3. Mechanical fuel injection
This type of fuel injection is no longer common in modern cars. It was used for sports cars in the 1960s and ’70s.
In the mechanical system, you’ll find a high-pressure electric fuel pump near the fuel tank that pumps fuel to a fuel accumulator. This ensures that the fuel supply stays consistent and smooths over the pulses of fuel from the pump, keeping the supply steady. The fuel then passes through a filter before entering the fuel distributor., where it is sent to the cylinders.
The fuel amount is metered by a flap valve in the engine’s air tank which moves according to airflow. When the throttle is opened, airflow is increased, and more fuel is allowed into the cylinders.
Main components of the system
To understand how the system works, it’s important to get a grasp of how it’s built.

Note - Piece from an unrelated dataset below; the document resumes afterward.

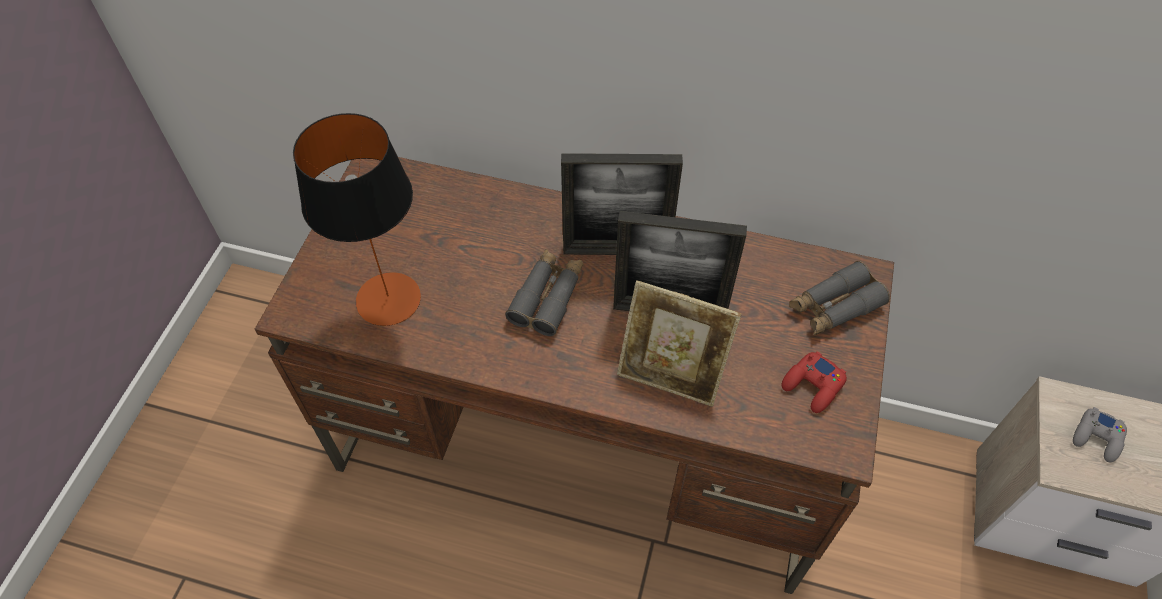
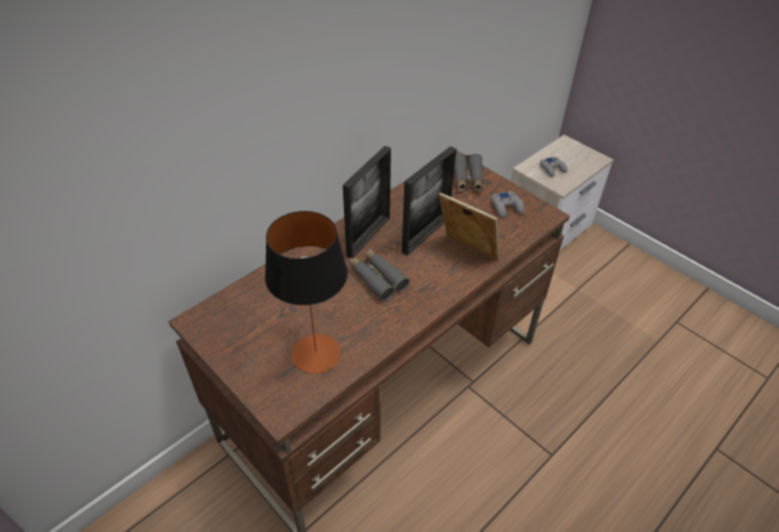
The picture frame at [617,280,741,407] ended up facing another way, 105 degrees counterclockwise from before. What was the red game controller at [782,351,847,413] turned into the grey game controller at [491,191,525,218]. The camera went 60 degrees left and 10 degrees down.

Within the system, you’ll find the following parts:
- Fuel tank
- Fuel feed pump
- Injection pump
- Fuel injector
The fuel tank holds a reservoir of fuel and maintains this fuel at a steady temperature.
The fuel feed pump sends fuel from the fuel tank to the fuel injection pump.
The injection pump sends the correct amount of fuel to the injector at high pressure and the right time.
Governors are in place in some systems to regulate the fuel quantity when the engine is running at a high speed.
Fuel injectors allow for quick combustion. The injector atomizes the fuel into a mist which aids in the mixing process. It sprays droplets of fuel into the cylinder.
The nozzle is a component of the injector. Its job is to atomize the fuel.
Common Issues with fuel injection systems
Over time, or with poor maintenance, the fuel injection system can become damaged and faulty. You must take your car to a mechanic for frequent servicing to avoid any of these issues. Once the system does develop an issue, it will only get worse, and you risk damaging the parts even more.
1. Clogged injector
When an injector becomes clogged, petrol can’t make its way to the intake manifold. This can occur over time from a build-up of rust. It can occur if you happen to leave your car in idle mode or if you haven’t had the car serviced in a while.
2. Dirt build-up in the system
Injectors can leave behind a residue. Because of the high pressure and heat within the system, this can burn and begin to hinder the effectiveness of the system. It will result in a weak spray and an uneven pulse pattern.
3. The injector is stuck shut
If your fuel injector is unable to open, it won’t be able to send fuel through the nozzle. This can occur from rust damage or faulty windings and springs.
4. A leak in the system
This can occur over time from use. A leak will eventually lead to high fuel consumption, hard starting and general poor performance of your vehicle.
Signs you may need your fuel injection system serviced
If you notice any of these signs, it’s probably time you had a mechanic take a look at your fuel injection system.
1. Engine is misfiring
When the fuel supply is too low, your engine may misfire. This could be a sign of a clog, dirt build-up or a stuck injector.
2. Uneven engine power
If your engine is revving, this might be a sign of a dirty fuel injector causing an unsteady supply of fuel to the engine.
3. Wasting fuel
If you seem to be going through petrol too quickly, this is likely a signal of a leak in the system.
A strong smell of petrol occurs when fuel is getting into parts of the system where it doesn’t belong. The smell of fuel is also a tell-tale sign of a leak or of an injector that is stuck in an open position.
We hope this guide to fuel injection systems has given you a better grasp of how the engine of your car works. The fuel injection system permits the fuel and air to mix at the perfect ratio thus allowing combustion within the engine.
If you notice any of the engine issues we’ve discussed above, be sure to visit a mechanical engineer who can assess the system and ensure it’s in good health.